WHAT TO DO: In the listing below, start your output at the line with "How to tackle" and end it after the line with "We want to collect", copying every line exactly.
***
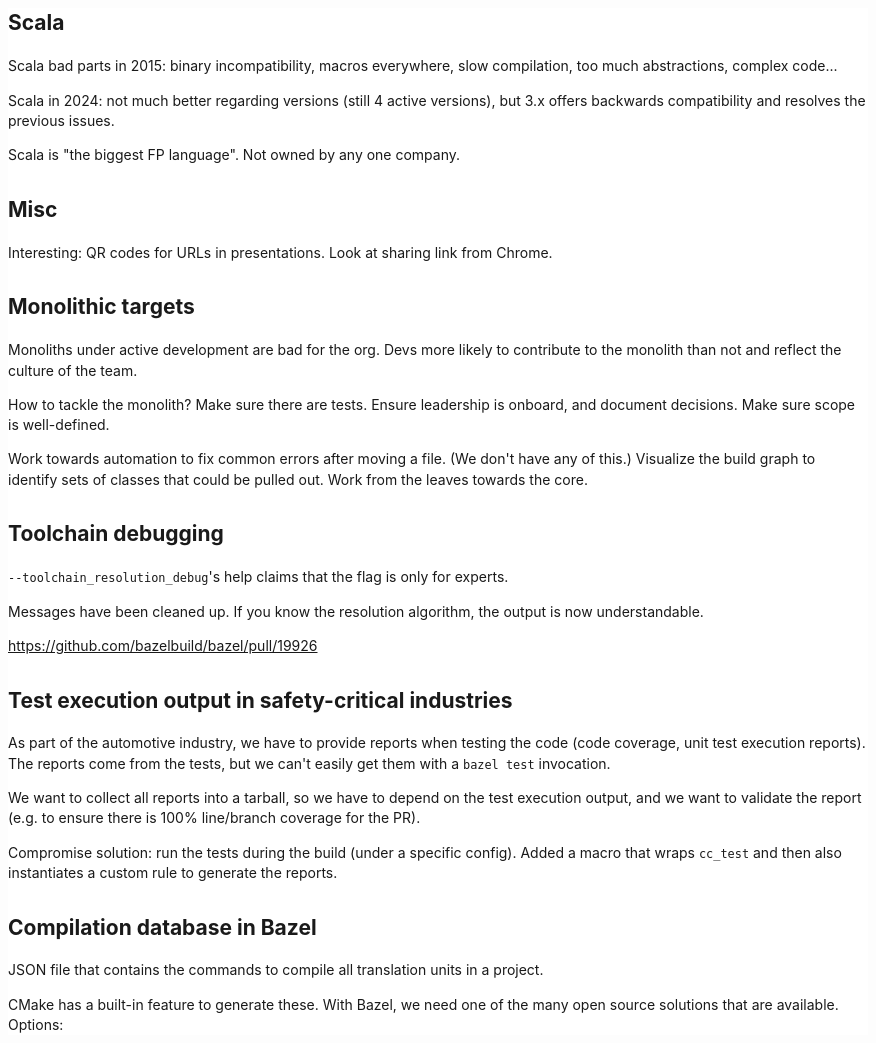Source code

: ## Scala

Scala bad parts in 2015: binary incompatibility, macros everywhere, slow compilation, too much abstractions, complex code...

Scala in 2024: not much better regarding versions (still 4 active versions), but 3.x offers backwards compatibility and resolves the previous issues.

Scala is "the biggest FP language". Not owned by any one company.

## Misc

Interesting: QR codes for URLs in presentations. Look at sharing link from Chrome.

## Monolithic targets

Monoliths under active development are bad for the org. Devs more likely to contribute to the monolith than not and reflect the culture of the team.

How to tackle the monolith? Make sure there are tests. Ensure leadership is onboard, and document decisions. Make sure scope is well-defined.

Work towards automation to fix common errors after moving a file. (We don't have any of this.) Visualize the build graph to identify sets of classes that could be pulled out. Work from the leaves towards the core.

## Toolchain debugging

`--toolchain_resolution_debug`'s help claims that the flag is only for experts.

Messages have been cleaned up. If you know the resolution algorithm, the output is now understandable.

<https://github.com/bazelbuild/bazel/pull/19926>

## Test execution output in safety-critical industries

As part of the automotive industry, we have to provide reports when testing the code (code coverage, unit test execution reports). The reports come from the tests, but we can't easily get them with a `bazel test` invocation.

We want to collect all reports into a tarball, so we have to depend on the test execution output, and we want to validate the report (e.g. to ensure there is 100% line/branch coverage for the PR).

Compromise solution: run the tests during the build (under a specific config). Added a macro that wraps `cc_test` and then also instantiates a custom rule to generate the reports.

## Compilation database in Bazel

JSON file that contains the commands to compile all translation units in a project.

CMake has a built-in feature to generate these. With Bazel, we need one of the many open source solutions that are available. Options:
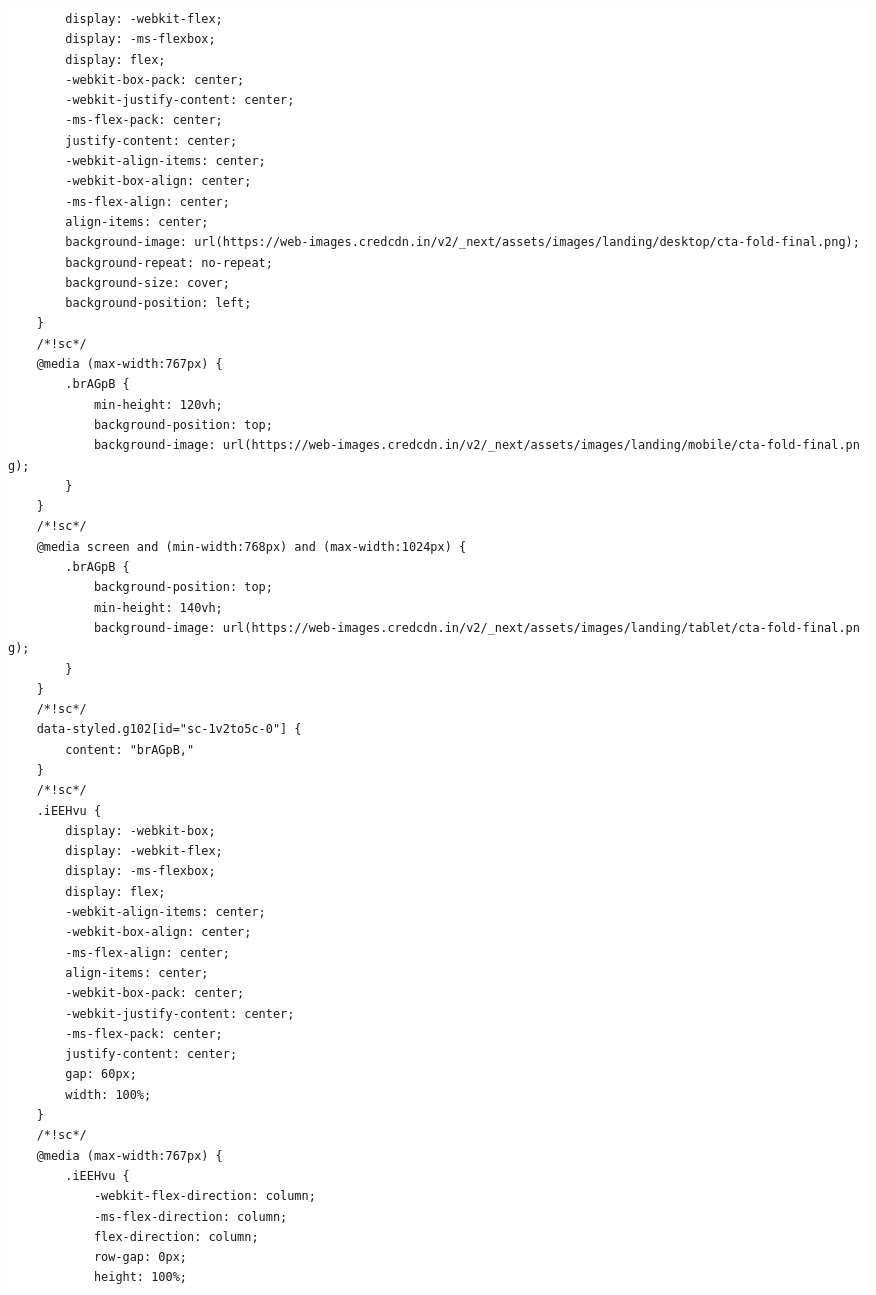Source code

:             display: -webkit-flex;
            display: -ms-flexbox;
            display: flex;
            -webkit-box-pack: center;
            -webkit-justify-content: center;
            -ms-flex-pack: center;
            justify-content: center;
            -webkit-align-items: center;
            -webkit-box-align: center;
            -ms-flex-align: center;
            align-items: center;
            background-image: url(https://web-images.credcdn.in/v2/_next/assets/images/landing/desktop/cta-fold-final.png);
            background-repeat: no-repeat;
            background-size: cover;
            background-position: left;
        }
        /*!sc*/
        @media (max-width:767px) {
            .brAGpB {
                min-height: 120vh;
                background-position: top;
                background-image: url(https://web-images.credcdn.in/v2/_next/assets/images/landing/mobile/cta-fold-final.png);
            }
        }
        /*!sc*/
        @media screen and (min-width:768px) and (max-width:1024px) {
            .brAGpB {
                background-position: top;
                min-height: 140vh;
                background-image: url(https://web-images.credcdn.in/v2/_next/assets/images/landing/tablet/cta-fold-final.png);
            }
        }
        /*!sc*/
        data-styled.g102[id="sc-1v2to5c-0"] {
            content: "brAGpB,"
        }
        /*!sc*/
        .iEEHvu {
            display: -webkit-box;
            display: -webkit-flex;
            display: -ms-flexbox;
            display: flex;
            -webkit-align-items: center;
            -webkit-box-align: center;
            -ms-flex-align: center;
            align-items: center;
            -webkit-box-pack: center;
            -webkit-justify-content: center;
            -ms-flex-pack: center;
            justify-content: center;
            gap: 60px;
            width: 100%;
        }
        /*!sc*/
        @media (max-width:767px) {
            .iEEHvu {
                -webkit-flex-direction: column;
                -ms-flex-direction: column;
                flex-direction: column;
                row-gap: 0px;
                height: 100%;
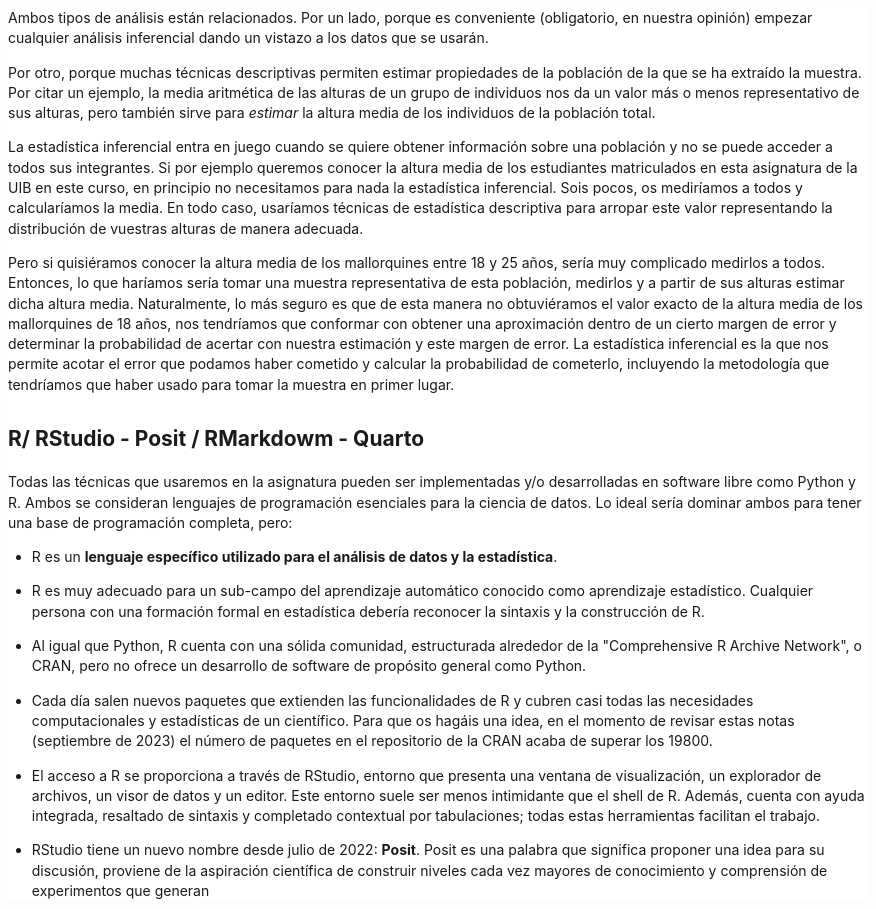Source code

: Ambos tipos de análisis están relacionados. Por un lado, porque es conveniente (obligatorio, en nuestra opinión) empezar cualquier análisis inferencial dando un vistazo a los datos que se usarán.

Por otro, porque muchas técnicas descriptivas permiten estimar propiedades de la población de la que se ha extraído la muestra. Por citar un ejemplo, la media aritmética de las alturas de un grupo de individuos nos da un valor más o menos representativo de sus alturas, pero también sirve para *estimar* la altura media de los individuos de la población total.

La estadística inferencial entra en juego cuando se quiere obtener información sobre una población y no se puede acceder a todos sus integrantes. Si por ejemplo queremos conocer la altura media de los estudiantes matriculados en esta asignatura de la UIB en este curso, en principio no necesitamos para nada la estadística inferencial. Sois pocos, os mediríamos a todos y calcularíamos la media. En todo caso, usaríamos técnicas de estadística descriptiva para arropar este valor representando la distribución de vuestras alturas de manera adecuada.

Pero si quisiéramos conocer la altura media de los mallorquines entre 18 y 25 años, sería muy complicado medirlos a todos. Entonces, lo que haríamos sería tomar una muestra representativa de esta población, medirlos y a partir de sus alturas estimar dicha altura media. Naturalmente, lo más seguro es que de esta manera no obtuviéramos el valor exacto de la altura media de los mallorquines de 18 años, nos tendríamos que conformar con obtener una aproximación dentro de un cierto margen de error y determinar la probabilidad de acertar con nuestra estimación y este margen de error. La estadística inferencial es la que nos permite acotar el error que podamos haber cometido y calcular la probabilidad de cometerlo, incluyendo la metodología que tendríamos que haber usado para tomar la muestra en primer lugar.

## R/ RStudio - Posit / RMarkdowm - Quarto

Todas las técnicas que usaremos en la asignatura pueden ser implementadas y/o desarrolladas en software libre como Python y R. Ambos se consideran lenguajes de programación esenciales para la ciencia de datos. Lo ideal sería dominar ambos para tener una base de programación completa, pero:

-   R es un **lenguaje específico utilizado para el análisis de datos y la estadística**.

-   R es muy adecuado para un sub-campo del aprendizaje automático conocido como aprendizaje estadístico. Cualquier persona con una formación formal en estadística debería reconocer la sintaxis y la construcción de R.

-   Al igual que Python, R cuenta con una sólida comunidad, estructurada alrededor de la "Comprehensive R Archive Network", o CRAN, pero no ofrece un desarrollo de software de propósito general como Python.

-   Cada día salen nuevos paquetes que extienden las funcionalidades de R y cubren casi todas las necesidades computacionales y estadísticas de un científico. Para que os hagáis una idea, en el momento de revisar estas notas (septiembre de 2023) el número de paquetes en el repositorio de la CRAN acaba de superar los 19800.

-   El acceso a R se proporciona a través de RStudio, entorno que presenta una ventana de visualización, un explorador de archivos, un visor de datos y un editor. Este entorno suele ser menos intimidante que el shell de R. Además, cuenta con ayuda integrada, resaltado de sintaxis y completado contextual por tabulaciones; todas estas herramientas facilitan el trabajo.

-   RStudio tiene un nuevo nombre desde julio de 2022: **Posit**. Posit es una palabra que significa proponer una idea para su discusión, proviene de la aspiración científica de construir niveles cada vez mayores de conocimiento y comprensión de experimentos que generan 
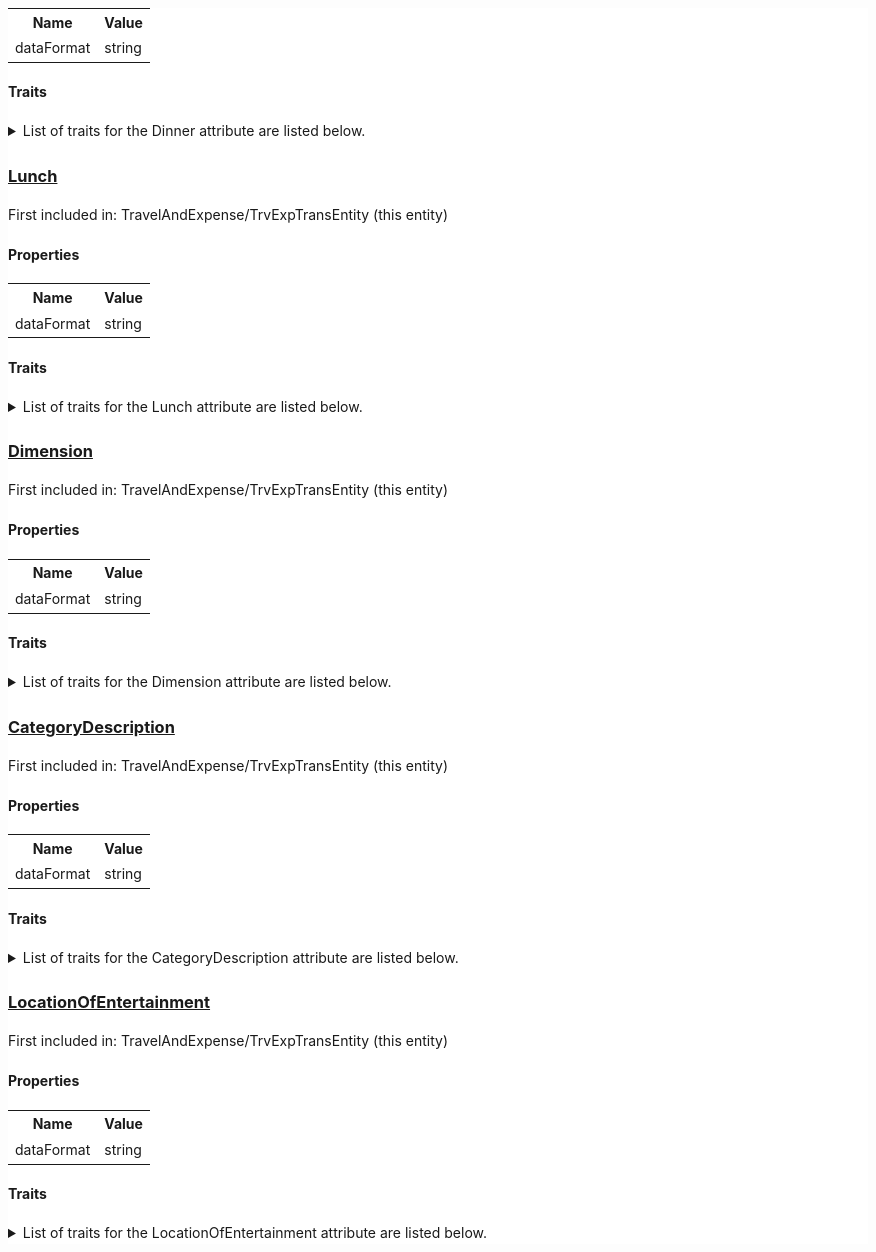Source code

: <table><tr><th>Name</th><th>Value</th></tr><tr><td>dataFormat</td><td>string</td></tr></table>

#### Traits

<details><summary>List of traits for the Dinner attribute are listed below.</summary></details>

### <a href=#Lunch name="Lunch">Lunch</a>

First included in: TravelAndExpense/TrvExpTransEntity (this entity)  

#### Properties

<table><tr><th>Name</th><th>Value</th></tr><tr><td>dataFormat</td><td>string</td></tr></table>

#### Traits

<details><summary>List of traits for the Lunch attribute are listed below.</summary></details>

### <a href=#Dimension name="Dimension">Dimension</a>

First included in: TravelAndExpense/TrvExpTransEntity (this entity)  

#### Properties

<table><tr><th>Name</th><th>Value</th></tr><tr><td>dataFormat</td><td>string</td></tr></table>

#### Traits

<details><summary>List of traits for the Dimension attribute are listed below.</summary></details>

### <a href=#CategoryDescription name="CategoryDescription">CategoryDescription</a>

First included in: TravelAndExpense/TrvExpTransEntity (this entity)  

#### Properties

<table><tr><th>Name</th><th>Value</th></tr><tr><td>dataFormat</td><td>string</td></tr></table>

#### Traits

<details><summary>List of traits for the CategoryDescription attribute are listed below.</summary></details>

### <a href=#LocationOfEntertainment name="LocationOfEntertainment">LocationOfEntertainment</a>

First included in: TravelAndExpense/TrvExpTransEntity (this entity)  

#### Properties

<table><tr><th>Name</th><th>Value</th></tr><tr><td>dataFormat</td><td>string</td></tr></table>

#### Traits

<details><summary>List of traits for the LocationOfEntertainment attribute are listed below.</summary></details>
***
ANSWER SECTION:
How to tackle the monolith? Make sure there are tests. Ensure leadership is onboard, and document decisions. Make sure scope is well-defined.

Work towards automation to fix common errors after moving a file. (We don't have any of this.) Visualize the build graph to identify sets of classes that could be pulled out. Work from the leaves towards the core.

## Toolchain debugging

`--toolchain_resolution_debug`'s help claims that the flag is only for experts.

Messages have been cleaned up. If you know the resolution algorithm, the output is now understandable.

<https://github.com/bazelbuild/bazel/pull/19926>

## Test execution output in safety-critical industries

As part of the automotive industry, we have to provide reports when testing the code (code coverage, unit test execution reports). The reports come from the tests, but we can't easily get them with a `bazel test` invocation.

We want to collect all reports into a tarball, so we have to depend on the test execution output, and we want to validate the report (e.g. to ensure there is 100% line/branch coverage for the PR).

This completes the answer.